- Rajd Ceredigion przeszedł do historii. Walijskie asfalty były świadkiem niezwykle zaciętej rywalizacji o miejsca na podium w 7. rundzie sezonu Rajdowych Mistrzostw Europy (ERC). W tej walce znajdowali się również Miko Marczyk i Szymon Gospodarczyk, którzy w Wielkiej Brytanii zanotowali swój najlepszy występ w sezonie 2024. Polacy zachowali jednocześnie szansę na wicemistrzostwo Europy.
Miko Marczyk i Szymon Gospodarczyk zakończyli 4. Rali Ceredigion na 4. pozycji. Załoga ORLEN Team prezentowała w Walii bardzo dobre tempo i do samego końca znajdowała się w walce o podium 7. rundy sezonu ERC. Finalnie w niedzielę dużą rolę odegrała – jak to zwykle w Wielkiej Brytanii bywa – zmienna pogoda. A to oznacza ruletkę oponiarską i wojnę strategii, w której trzeba zaryzykować, aby dać sobie szansę na stworzenie dużej różnicy.
Ostatecznie Marczyk i Gospodarczyk zakończyli przedostatnią rundę Rajdowych Mistrzostw Europy na 4. miejscu. Jest to najlepszy wynik Polaków w aktualnym sezonie ERC. Warto dodać, że do 3. miejsca załoga ORLEN Team straciła nieco ponad 3 sekundy, a do 2. miejsca zaledwie 7 sekund. To pokazuje, jak wyrównana i zacięta była rywalizacja w Rajdzie Ceredigion do samego końca. Jest to o tyle bardziej imponująca statystyka, że do walki przystąpiło ostatecznie aż 128 załóg, a Miko i Szymon pokonali w Walii nie tylko rywali z mistrzostw Europy, ale też wszystkich Brytyjczyków oraz Irlandczyków, którzy teoretycznie na własnym terenie powinni zaprezentować się najlepiej.

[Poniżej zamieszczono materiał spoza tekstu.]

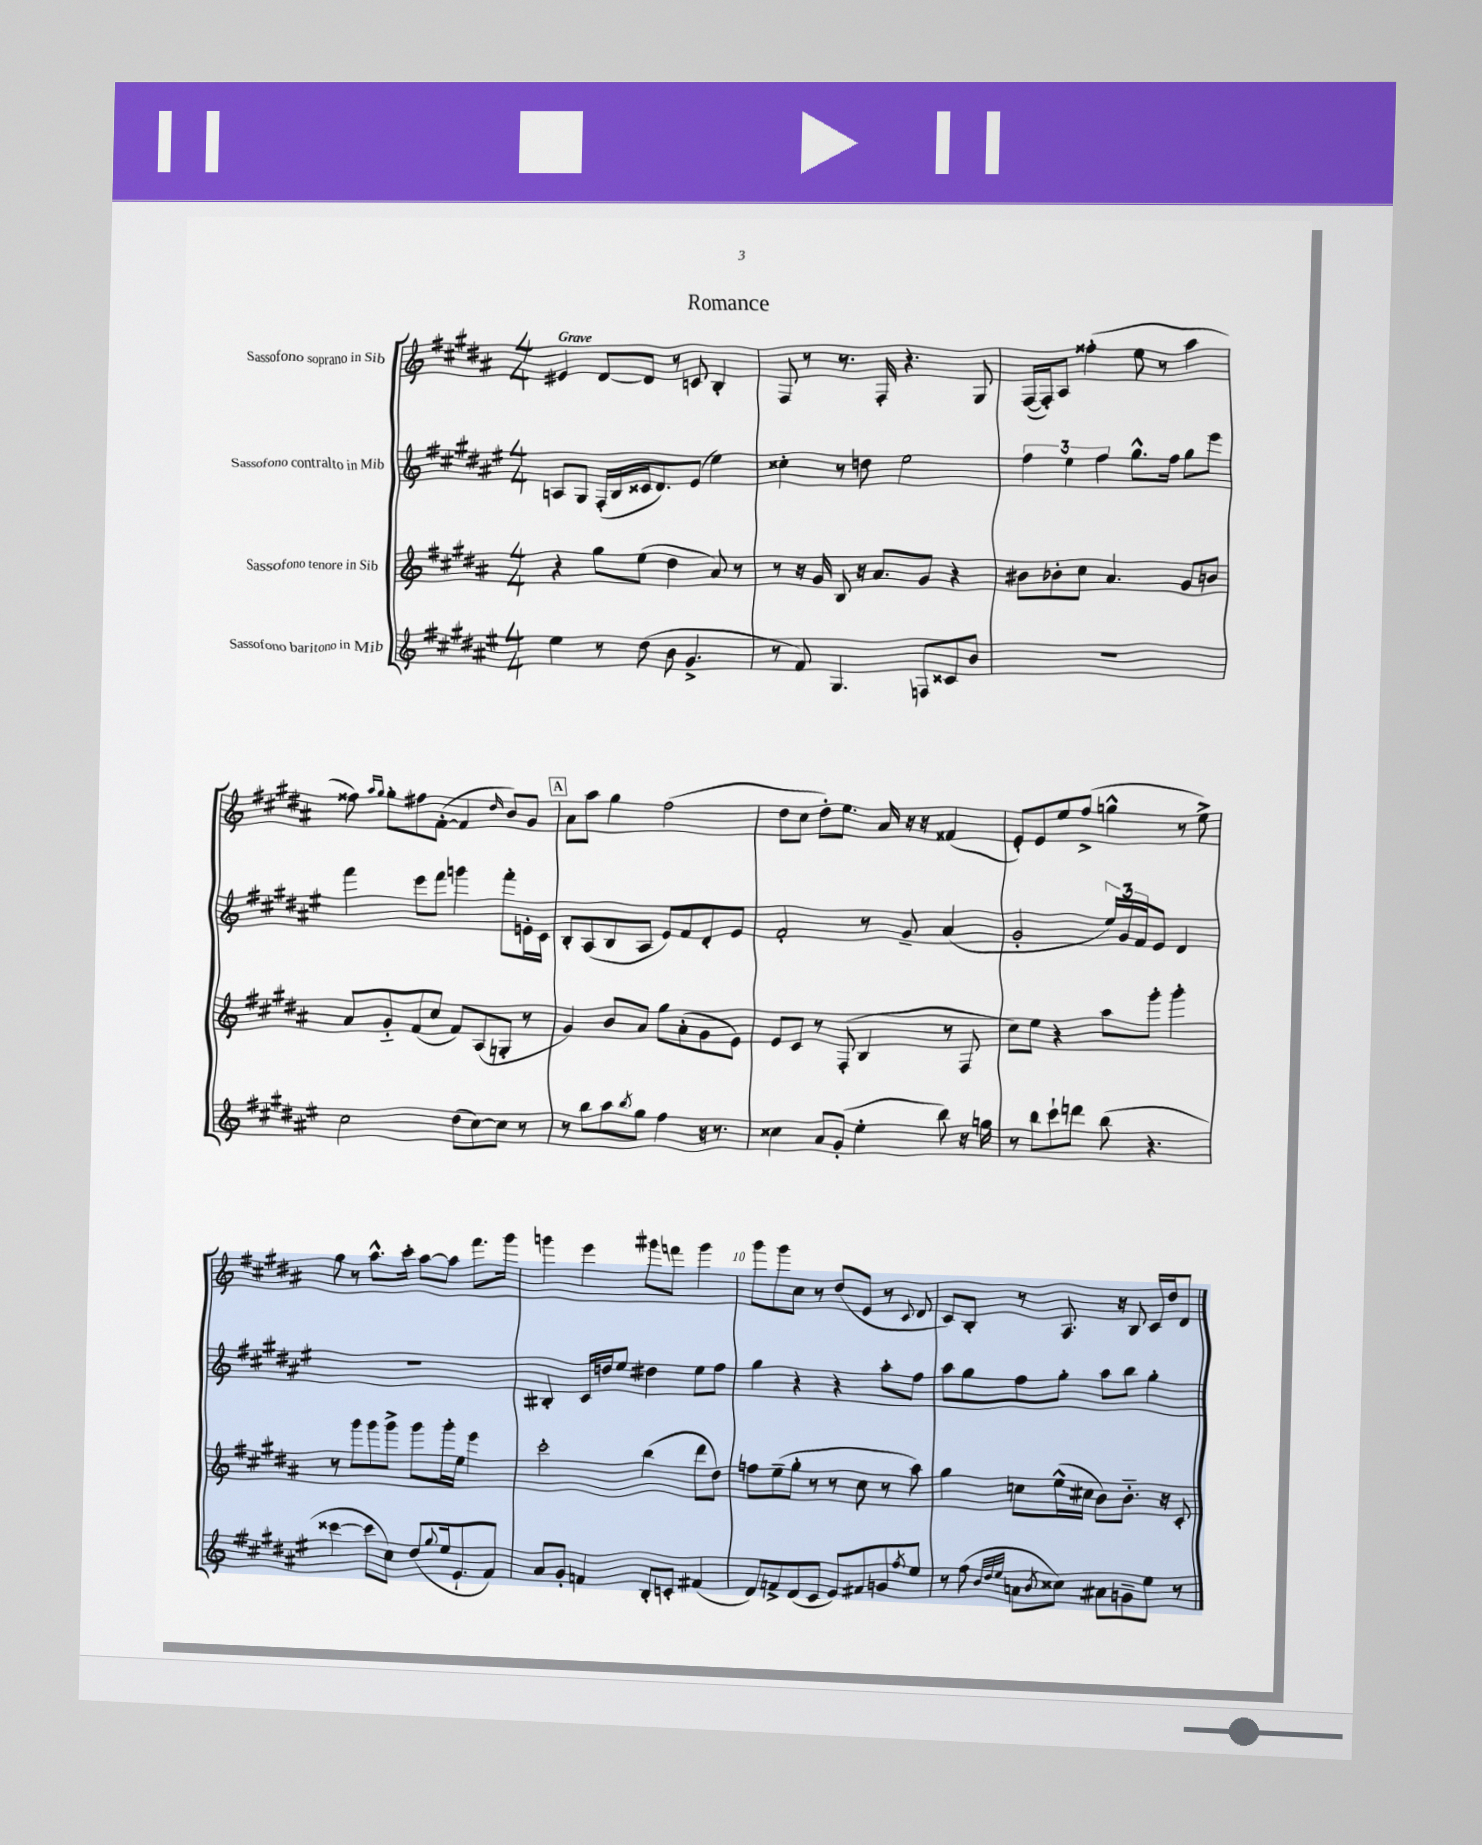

**kern	**kern	**kern	**kern
*staff4	*staff3	*staff2	*staff1
*clefG2	*clefG2	*clefG2	*clefG2
*k[f#c#g#d#a#e#]	*k[f#c#g#d#a#]	*k[f#c#g#d#a#e#]	*k[f#c#g#d#a#]
*M4/4	*M4/4	*M4/4	*M4/4
4ee#	4r	8A	4e#
.	.	8G#	.
8r	8gg#	(16F#'	[8d#
.	.	16B	.
(8dd#	(8ee	16c##	8d#]
.	.	8.d#)	.
8b	4dd#	.	8r
4.g#^	.	(8e#	8c
.	8a#)	4ee#)	4B'
.	8r	.	.
=	=	=	=
8r	8r	4cc##'	8F#
8f#)	16r	.	8r
.	16g#	.	.
4.G#	8B	8r	8.r
.	16r	8dd	.
.	8.a#	.	16F#'
.	.	2ee#	4.r
8F	8g#	.	.
8c##	4r	.	.
8b	.	.	8G#
=	=	=	=
1r	8b#	6ff#	([16F#
.	.	.	16F#'])
.	8b-'	.	8A#
.	.	6ee#	.
.	8cc#	.	(4ff##'
.	.	6ff#	.
.	4.a#	.	.
.	.	8.gg#^^	8ee
.	.	.	8r
.	.	16ff#	.
.	8g#	8gg#	4aa#
.	8b	8eee#	.
=	=	=	=
2cc#	8a#	4fff#	8ff##)
.	.	.	16qqaa#
.	.	.	16qqgg#
.	8g#'~	.	8gg#'
.	(8f#	8eee#	8ff#
.	8cc#	8fff#	([8f#'
(8dd#	8f#)	4ggg	4f#]
[8cc#)	(8A#	.	.
.	.	.	16qqdd#
8cc#]	8G'	8fff#'	8b)
8r	8r	16e'	8g#
.	.	16c#	.
=	=	=	=
8r	4g#)	8B'	8a#
8bb	.	(8A#	8aa#
8aa#	8b	8B	4gg#
8qbb	.	.	.
8gg#	8a#	8A#	.
4ff#	8gg#	8e#)	(2ff#
.	(8a#'	8f#	.
16r	8g#	8d#'	.
8.r	.	.	.
.	8e)	8e#	.
=	=	=	=
4cc##	8e	2f#'	8dd#
.	8c#	.	8cc#
8a#	8r	.	8dd#')
(8g#'	(8F#'	.	8.ee
4ee#'	4B	8r	.
.	.	.	16a#
.	.	8g#~	16r
.	.	.	16r
8bb)	8r	(4a#	(4f##
16r	8F#	.	.
16gg	.	.	.
=	=	=	=
8r	8cc#)	2g#'	8e')
8bb	8ee	.	8e
8ccc#`	4r	.	8ee
8ddd	.	.	(8ff#^
(8bb	8aa#	24ee#)	4gg^^
.	.	24g#	.
.	.	24f#	.
4.r	8ggg#'	8e#	.
.	4ggg#'	4d#	8r
.	.	.	8ee^)
=	=	=	=
[4ccc##	8r	1r	8gg#
.	8ggg#	.	8r
8ccc##]	8ggg#	.	8.aa#^^
8cc#)	8ggg#^	.	.
.	.	.	16ccc#'
(8dd#	8ggg#	.	[8aa#
8qqgg#	.	.	.
16ee#	16ggg#'	.	8aa#]
8.e#`	16ee	.	.
.	4eee	.	8.fff#
8f#)	.	.	.
.	.	.	16ggg#
=	=	=	=
8a#	2ccc#'	4B#'	4ggg
8g#'	.	.	.
4f	.	16c#	4eee
.	.	16dd	.
.	.	8ee#	.
8B'	(4bb	4dd#	8ggg#
8c'	.	.	8fff
(4f#	8ddd#	8ee#	4ggg#
.	8dd#)	8ff#	.
=	=	=	=
8d#)	8ff	4gg#	8ggg#
8f^	(8ee~	.	8ggg#
(8d#	8gg#'	4r	8cc#
8c#	8r	.	8r
8e#)	8r	4r	(8dd#
8f#	8cc#	.	8e
8g	8r	8aa#'	8r
8qff#	.	.	8qqc#
8ee#	8aa#)	8ff#	8d#
=	=	=	=
8r	4gg#	8aa#	8c#)
(8ff#	.	8gg#	8B'
32qqb	.	.	.
32qqdd#	.	.	.
32qqee#	.	.	.
8a	8cc	8ff#	8r
8qb	.	.	.
8cc##)	(16ee^^	8gg#'	8.A#
.	16cc#	.	.
8a#	8b)	8aa#	.
.	.	.	16r
8g~	8.b'~	8bb	8B
8ee#	.	4gg#'	16c#
.	16r	.	16dd#
8r	8c#'	.	8d#
==	==	==	==
*-	*-	*-	*-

Marczyk i Gospodarczyk utrzymali bardzo wysokie 3. miejsce w punktacji mistrzostw Europy. Do końca sezonu pozostała już tylko jedna runda, a więc Rajd Śląska, który odbędzie się w dniach 11-13 października. Dla duetu ORLEN Team będzie to oczywiście domowa runda ERC, co napawa optymizmem w kontekście finałowej walki o wicemistrzostwo Europy.
– Rywalizacja w Rali Ceredigion była niezwykle wyrównana i zacięta do samego końca. Ostatecznie zajęliśmy 4. miejsce, chociaż wiem, że była szansa na nieco więcej. Na przedostatnim odcinku specjalnym rajdu spadł deszcz. Mieliśmy odpowiednie opony i wykorzystaliśmy je, awansując jednocześnie na 2. miejsce w rajdzie. Niestety, podczas ostatniego odcinka imprezy pogoda znów się zmieniła – trasa zaczęła przesychać, a my pojechaliśmy na czterech deszczowych oponach – mówił Miko Marczyk.
– Do podium zabrakło nam nieco ponad 3 sekundy. Do drugiego miejsca – siedem sekund. Oczywiście z tego miejsca chciałbym pogratulować Haydenowi, który był w ten weekend bezbłędny i zbudował sobie dużą przewagę w mistrzostwach, a także Andrei i Mathieu, którzy uzupełnili podium. Ta rywalizacja była wspaniała, chociaż szkoda, że nie zdobyliśmy w Walii większej liczby punktów. Natomiast teraz przed nami nasza domowa runda ERC, czyli Rajd Śląska. Postaramy tam zaprezentować pełnię naszych możliwości i powalczyć o wicemistrzostwo Europy – podsumował kierowca reprezentujący ORLEN Team.
– To był bardzo trudny rajd. Z jednej strony niesamowicie szybki, ale z drugiej też techniczny. Z perspektywy pilota tak naprawdę nie było czasu na to, aby unosić głowę ponad notatki. Dzisiaj prezentowaliśmy dobre tempo, natomiast pogoda była absolutnie nieprzewidywalna. W idealnym świecie wzięlibyśmy do bagażnika osiem opon, aby być przygotowanym na każdą możliwość… a i tak nie ma pewności, że wystartowalibyśmy na odpowiednich. To wyspa i jeśli chodzi o pogodę, to wszystko jest możliwe. Ja natomiast koniec końców jestem zadowolony z naszego wyniku – podsumował Szymon Gospodarczyk.